Il mio grande amore si chiamava Maíz Blanco,¹
fu torturata e violentata sulle colline
vicino al lago dove s’abbeverano gli elefanti.
Di me avanzeranno appena le ossa,
sul mio cranio un giorno passerà un pigmeo
zufolando, vicino al lago,
vicino al lago dove s’abbeverano gli elefanti.

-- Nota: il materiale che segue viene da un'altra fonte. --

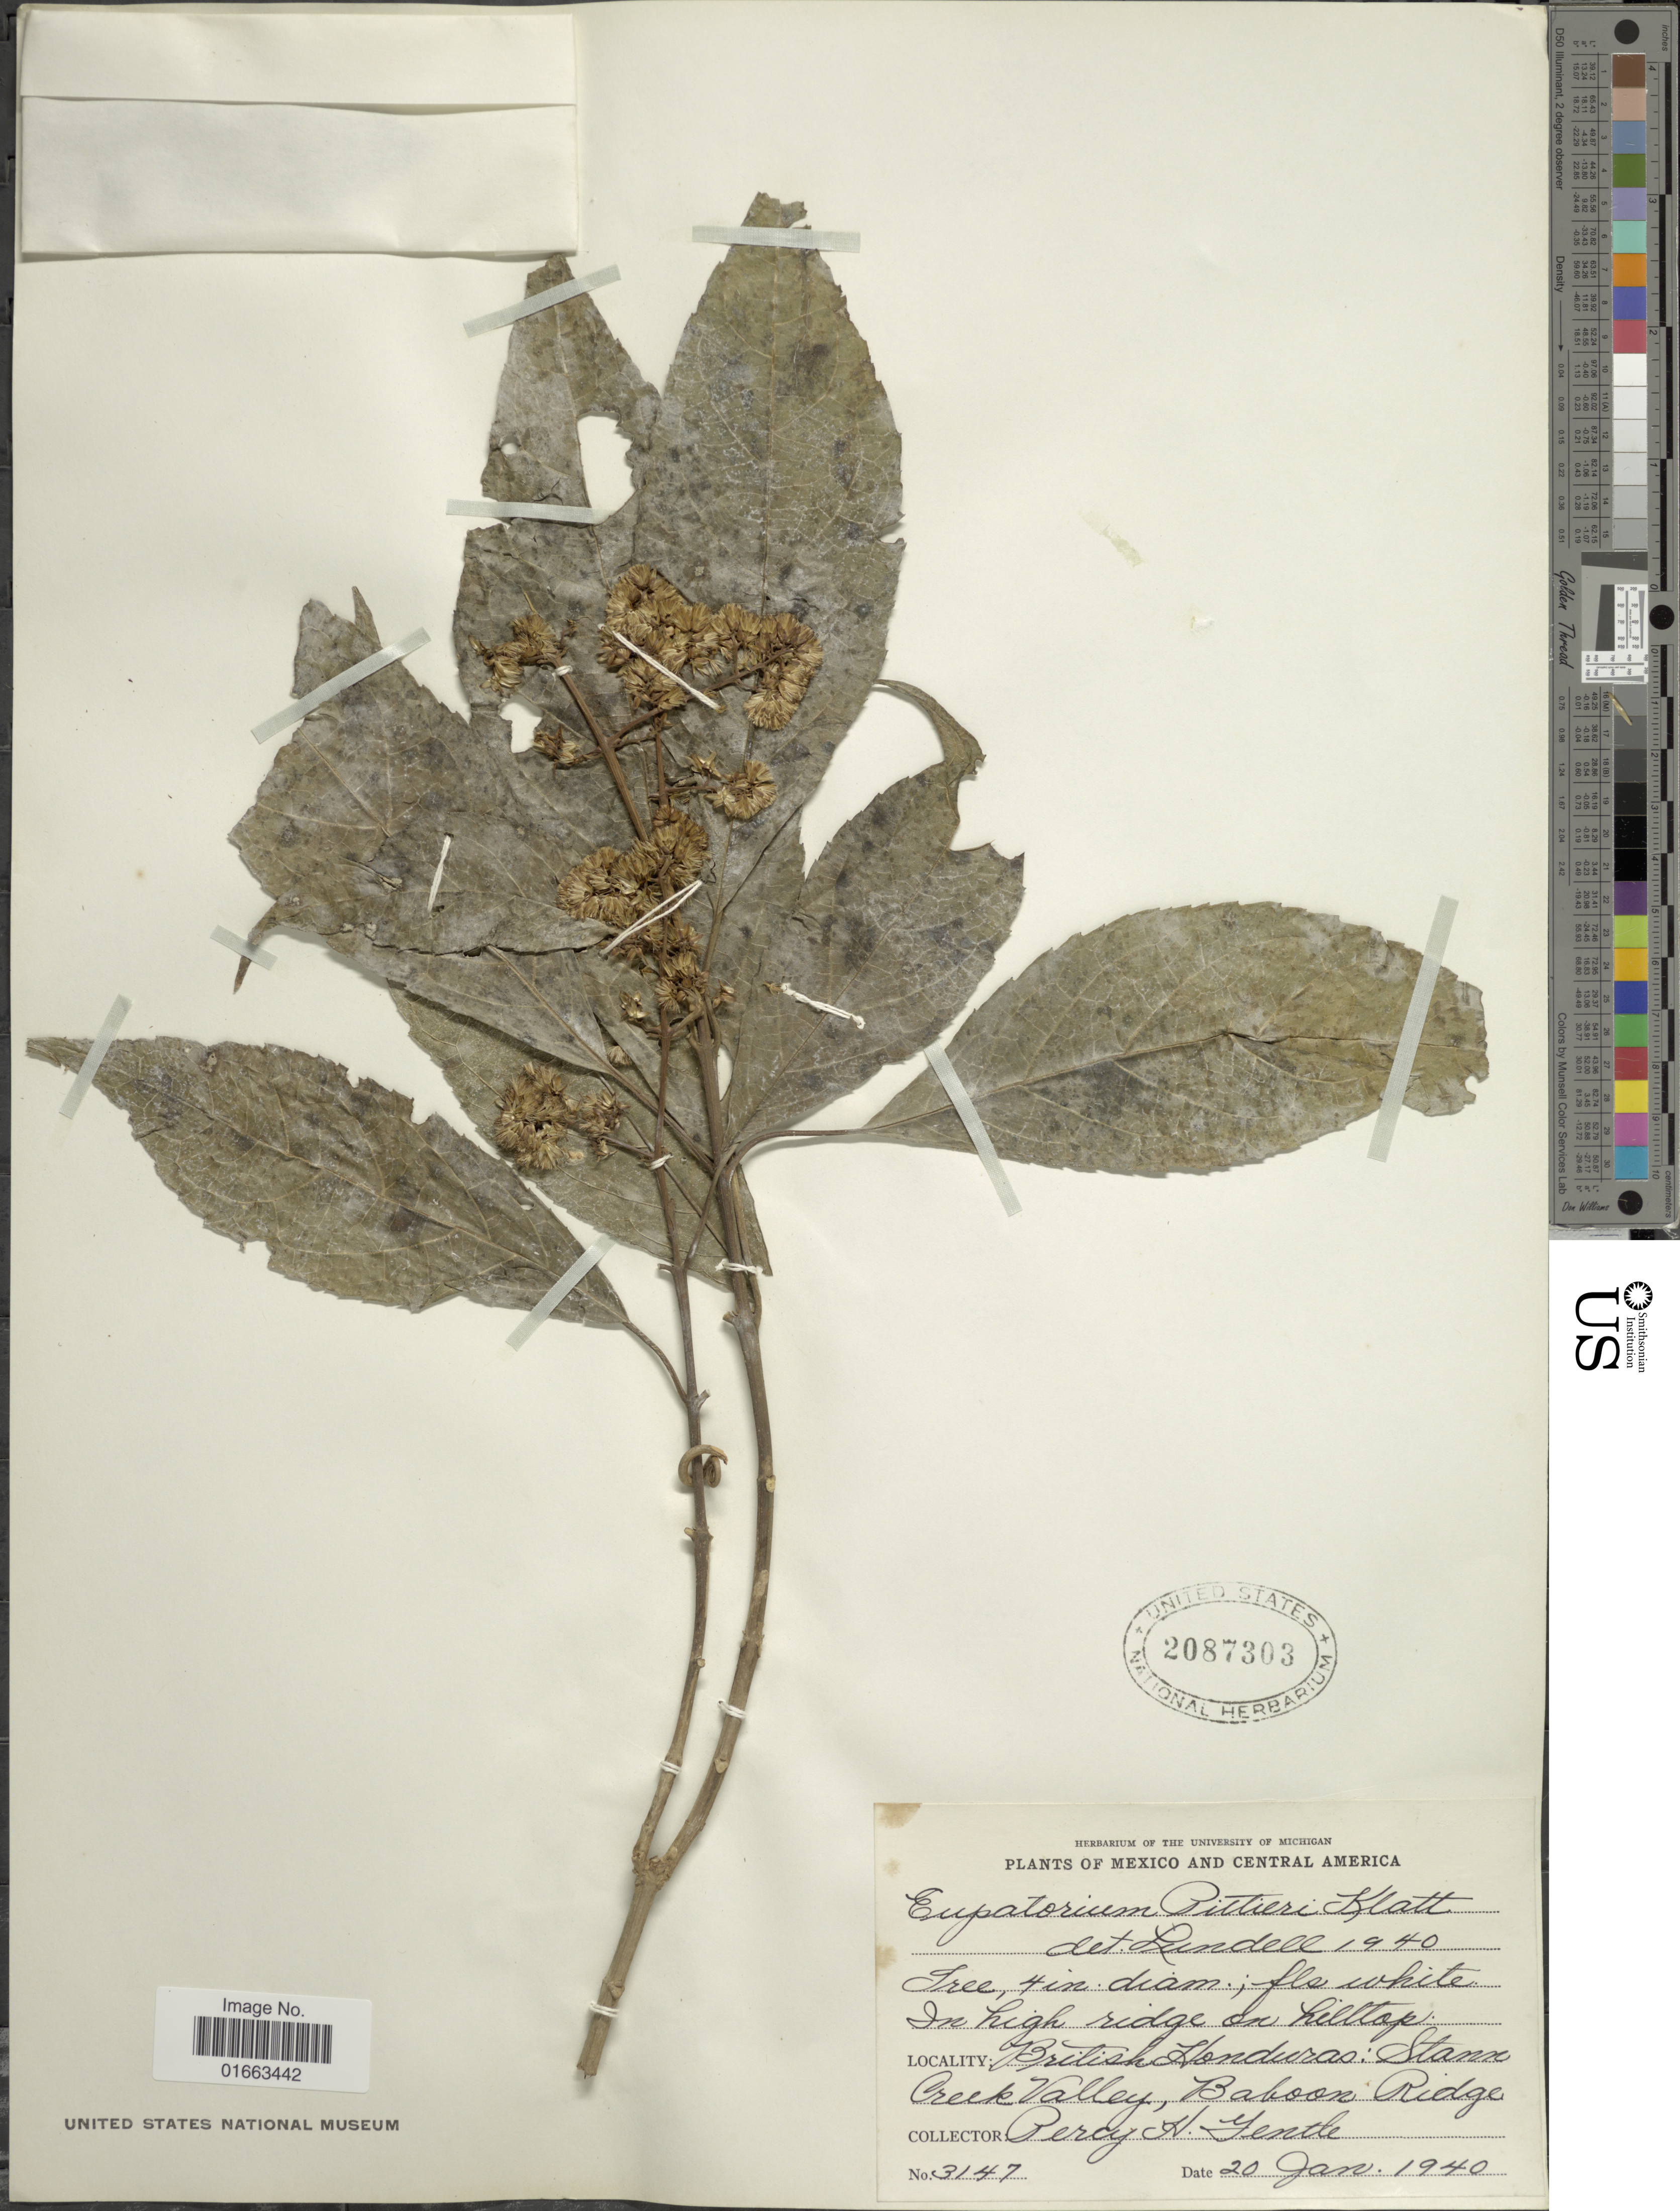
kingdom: Plantae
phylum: Tracheophyta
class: Magnoliopsida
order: Asterales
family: Asteraceae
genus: Koanophyllon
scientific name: Koanophyllon galeottii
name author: (B.L. Rob.) R.M. King & H. Rob.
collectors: P. H. Gentle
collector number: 3147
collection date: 1941-01-20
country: Belize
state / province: Stann Creek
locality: In high ridge on hilltop, British Honduras; Stann Creek Valley, Balloon Ridge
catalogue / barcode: US 2087303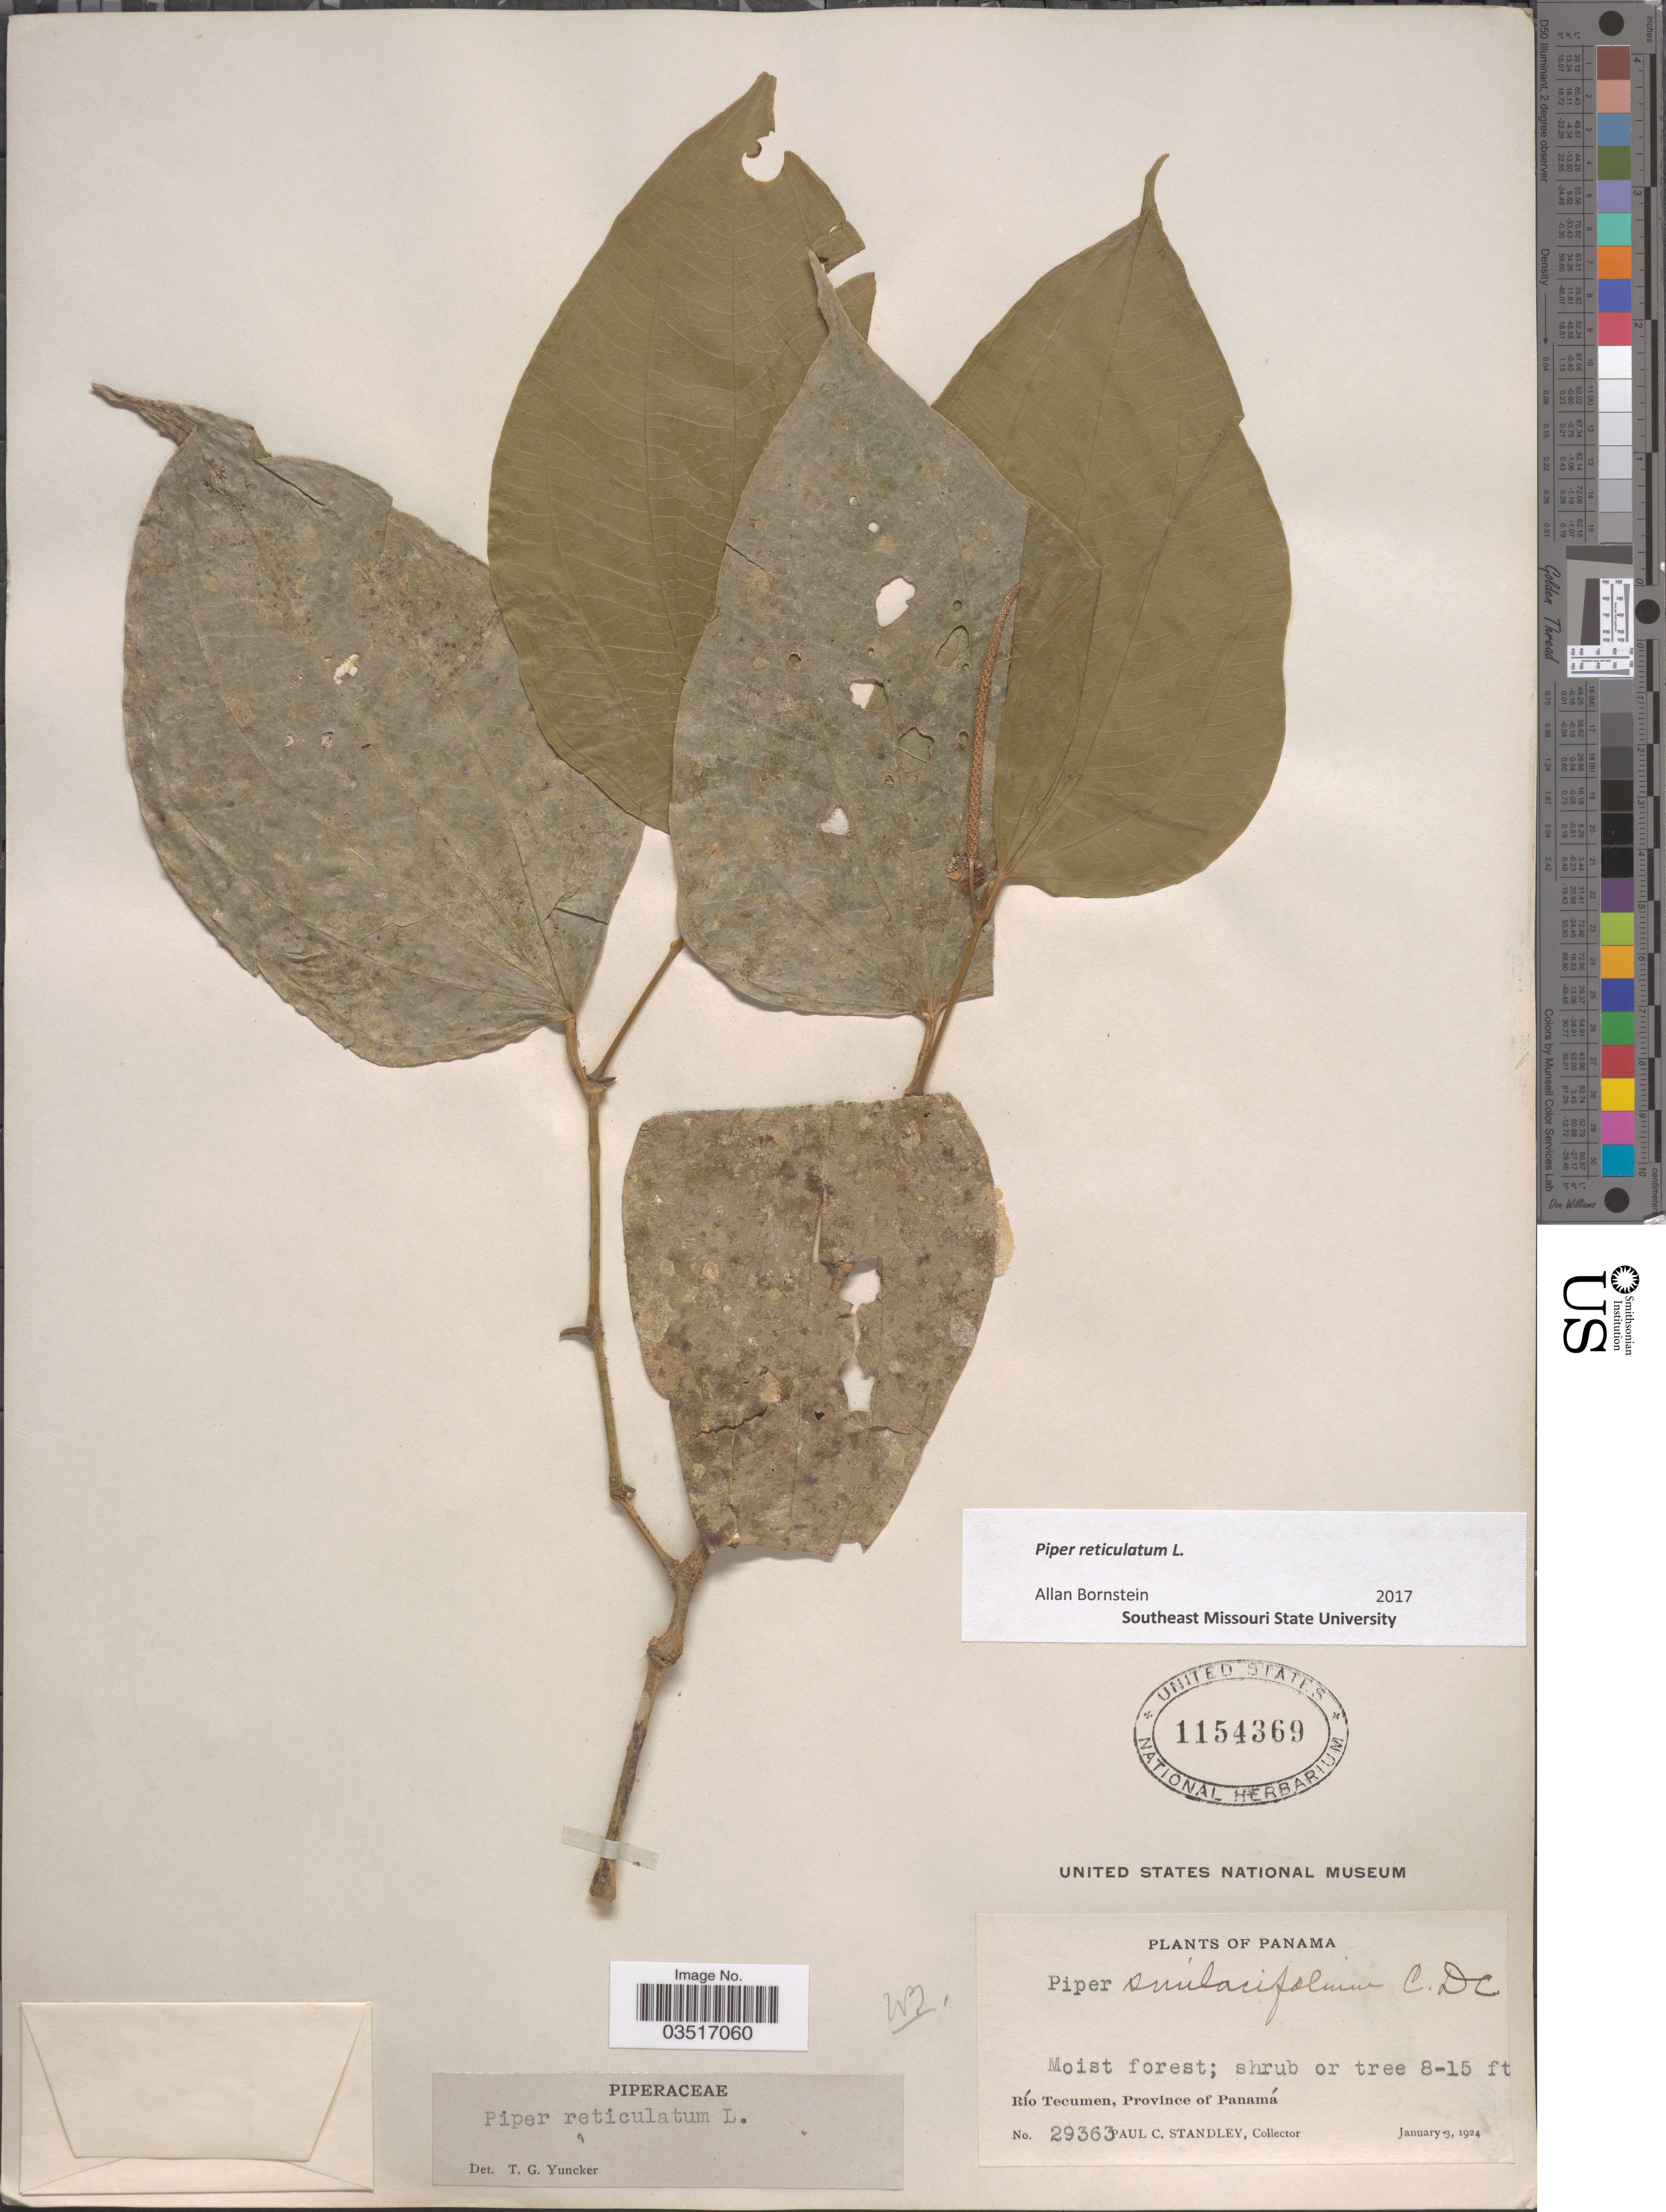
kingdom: Plantae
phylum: Tracheophyta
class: Magnoliopsida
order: Piperales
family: Piperaceae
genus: Piper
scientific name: Piper reticulatum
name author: L.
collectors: P. C. Standley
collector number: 29363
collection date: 1924-01-03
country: Panama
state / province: Panamá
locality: Río Tecumen, Province of Panamá.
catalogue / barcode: US 1154369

Morii per una causa che l’elefante non sa
e che è mistero e oblio agli occhi dell’uccello,
quello che per te è il serpente
non lo sa la selva,
muta resta la sostanza del ruscello
e non sa dimenticarmi.
 
 
 
1 Una leggenda guatemalteca narra dell’ultima giovane figlia del signore della regione, che tra- scorreva il suo tempo nuotando in una laguna nascosta tra le caverne. Un pomeriggio una voce le disse che uscita dall’acqua avrebbe trovato delle impronte e che doveva seguirle. La ragazza uscì dall’acqua e vide le tracce: “Seguile”, disse di nuovo la voce. Lo fece e quando raggiunse la caverna vide un giovane seduto su una roccia, ricoperto da uno strato di piume.“Avvicinati, non ti farò del male,” lui disse, “sono il principe dei pipistrelli, ti ho visto nella laguna e vorrei prenderti in moglie. Ma se accetti devi sapere che sarò spesso assente ”. La ragazza accettò la sua proposta, si sposarono e dopo pochi giorni migliaia di topi invasero i campi divorando tutto il mais giallo. Il popolo gridò che gli dèi avevano punito quell’unione. Allora il signore suo padre mandò a chiamare la figlia e le ordinò di cercare nuovi semi di mais, sotto pena di morte se non avesse obbedito. La giovane cercò i semi dappertutto, senza l’aiuto del marito assente, poi stanca si rifugiò in una grotta addormentandosi. Al risveglio il principe dei pipistrelli era lì, dicendole sottovoce: “Fidati di me, moglie, dì al tuo popolo di preparare la terra per il seminato; la luna piena ti strapperà i denti e poi li seminerai. Ti prometto che non sentirai dolore e che creerai un bel grano”. Da allora a Cinach-Mecallo cresce il mais bianco come i denti della ragazza e la gente non ha mai più patito la fame.
 
 
 
NAUFRAGIO
 
Le carpe s’aggrapparono alla barca con le loro mani
e da sotto le donne lo chiamarono
col suo nome: Oh, Captain,
Oh, capitano, oh mio capitano!¹
scendi nel fondo
dove i Grandi Navigatori ballano con le loro femmine
e le truccano e le dipingono di parole
e l’uomo non è un numero
e la bocca
dei Grandi Navigatori esala fuoco e perle,
Oh, Captain, My Captain!
Sulla spiaggia l’acqua dice che gli uomini verranno.
 
 
 
¹ O Capitano! Mio Capitano!’’ (O Captain! My Captain!), è una poesia scritta dal poeta statunitense Walt Whitman dopo la morte del presidente degli Stati Uniti Abraham Lincoln, avvenuta il 15 aprile 1865. Essa è una dei riferimenti principali sui cui si basa il film di Peter Weir L’attimo fuggente’’, del 1989.